= Eberhard Schenk zu Schweinsberg =

German art historian

Eberhard Freiherr Schenk zu Schweinsberg (4 February 1893 - 29 March 1990) was a German art historian.

==Life==
He was born in Darmstadt, the youngest child of Gustav Schenk zu Schweinsberg (1842–1922), state archive director and state historian. He studied art history, archaeology and history in Darmstadt, Munich, Frankfurt, Berlin and Jena and in 1921 graduated from the University of Jena. In the meantime, in 1919, he had already become a museum assistant in Weimar, rising to Custodian or "Kustos" in 1923. He was director of the Städtische Galerie in Wiesbaden from 1929 to 1934, as well as teaching at the Nassauischen Kunstverein. His next post was as director of the Ducal Museum Gotha from 1934 to 1946. In 1948 he returned to Wiesbaden, where he then published several works, particularly on glass art and castles, and died in 1990.

==Selected works==
- Die Illustrationen der Chronik von Flandern – Handschrift Nr 437 – der Stadtbibliothek zu Brügge und ihr Verhältnis zu Hans Memling (= Studien zur deutschen Kunstgeschichte.
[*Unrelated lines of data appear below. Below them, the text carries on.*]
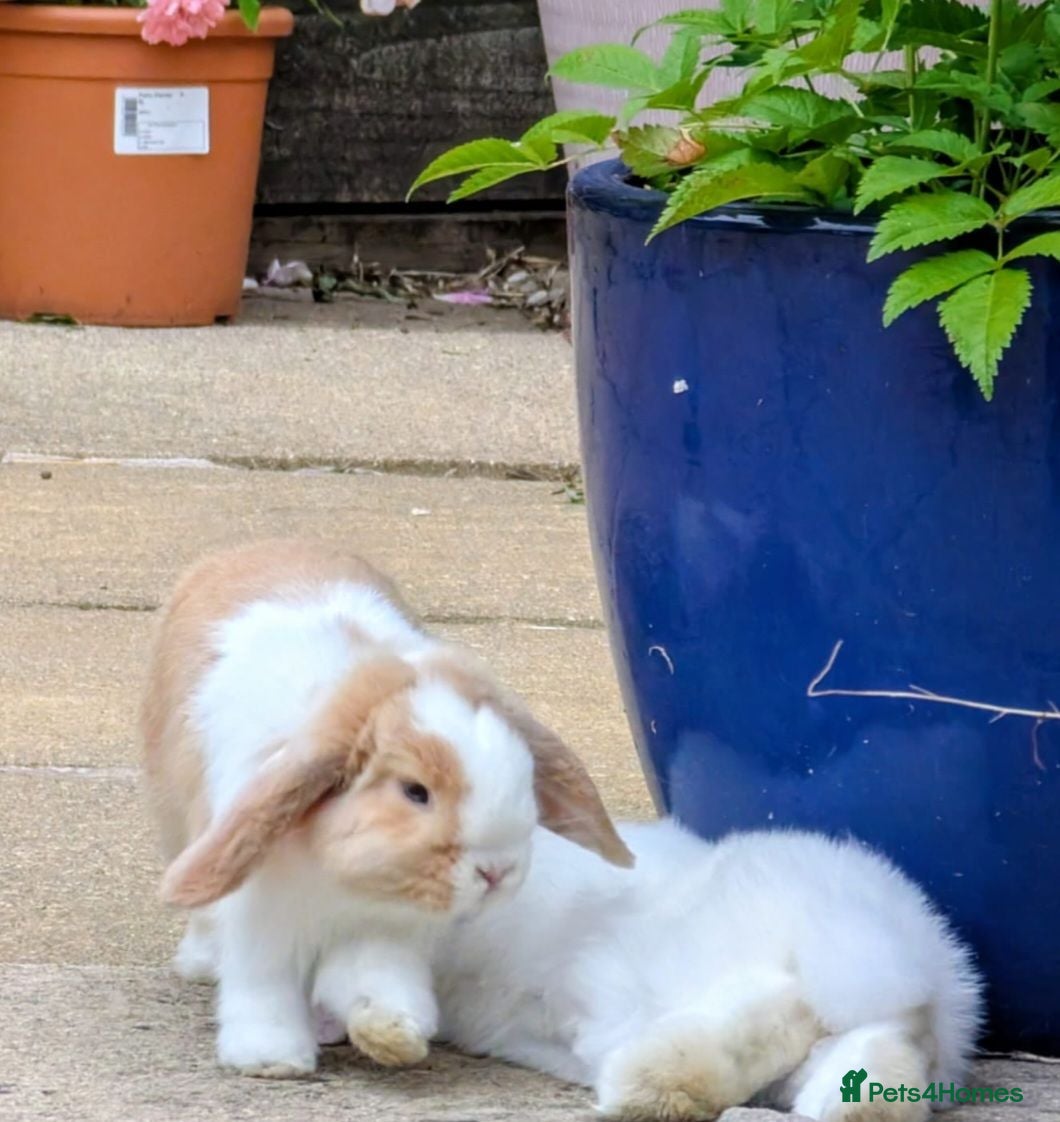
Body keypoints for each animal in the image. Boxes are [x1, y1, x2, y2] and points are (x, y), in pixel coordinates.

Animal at [140, 539, 632, 1079]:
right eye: (415, 791)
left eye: (524, 770)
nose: (496, 872)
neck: (342, 877)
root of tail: (256, 547)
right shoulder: (262, 917)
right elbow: (264, 984)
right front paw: (272, 1058)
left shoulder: (386, 930)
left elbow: (376, 979)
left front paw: (395, 1034)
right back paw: (203, 964)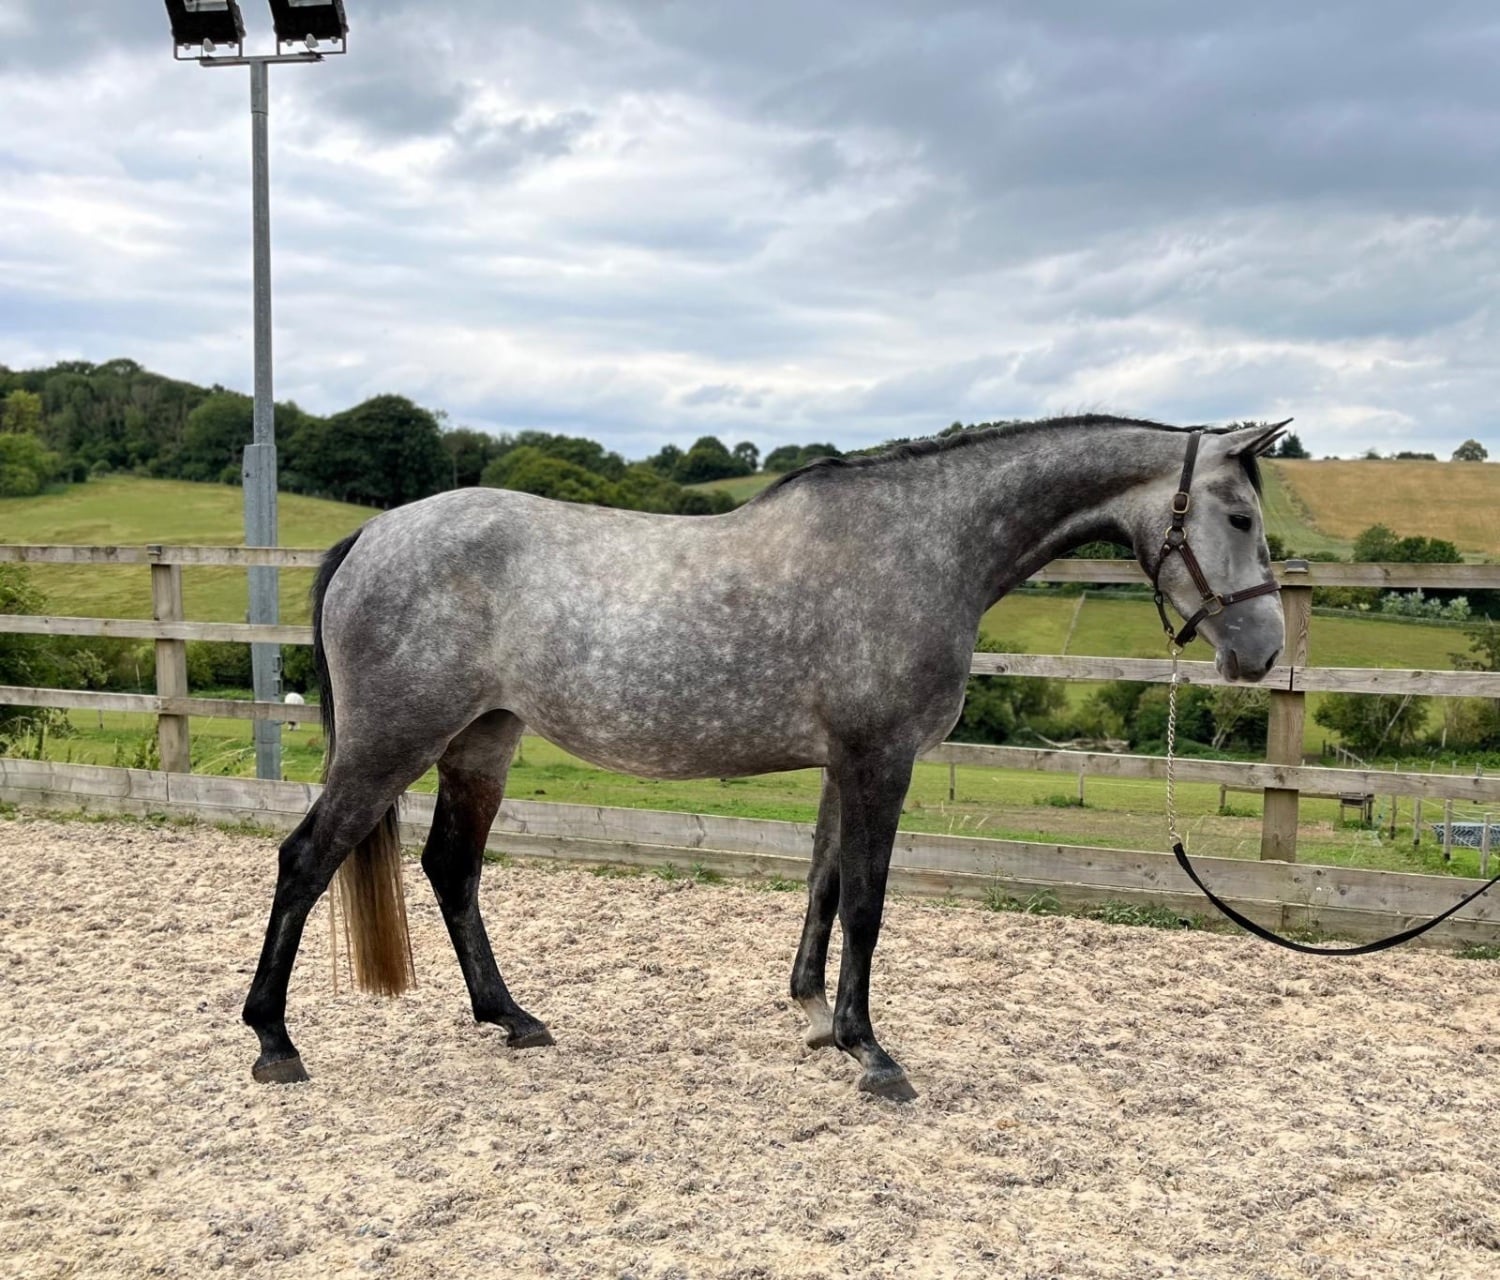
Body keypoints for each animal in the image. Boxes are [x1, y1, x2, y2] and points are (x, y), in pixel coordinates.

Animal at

Heft 224). Heitz, Strassburg 1922 (Dissertation, ).
- Verzeichnis der Radierungen von Georg Melchior Kraus. In: Jahrbuch der Sammlung Kippenberg. Band 7, 1927/28, , S. 277–302 (Digitalisat), Ergänzungen in: Jahrbuch der Sammlung Kippenberg. Band 10, 1935, S. 316–318 (Digitalisat).
- Georg Melchior Kraus. Weimar 1930 (= Schriften der Goethe-Gesellschaft. Band 43).
- Bischöfliches Diözesan-Museum, Limburg/Lahn. Limburg 1951.
- Rheingau und Taunus (Deutsche Lande, deutsche Kunst). Deutscher Kunstverlag, München/Berlin 1957.
- Schloss Homburg vor der Höhe. Amtlicher Führer. Deutscher Kunstverlag, München / Berlin 1959.
- Form und Schmuck des Hohlglases an Beispielen der Sammlung Schott (= Schott-Schriften 2). Jenaer Glaswerk Schott u. Gen., Mainz 1966.
- Bildnisgläser der Sammlung Heine in Karlsruhe. Ariel-Verlag, Frankfurt a. M. 1970.
- "Schloss Wilhelmshöhe" (1974)
- "Schloss Fasanerie vor Fulda" (1974)

== Bibliography ==
- 'Schenk zu Schweinsberg, Eberhard Frh. von.' In: Walther Killy, Rudolf Vierhaus (ed.): Deutsche Biographische Enzyklopädie. 1. Auflage. Band 8: Plett–Schmidseder. K. G. Saur, München 1998, ISBN 3-598-23168-7.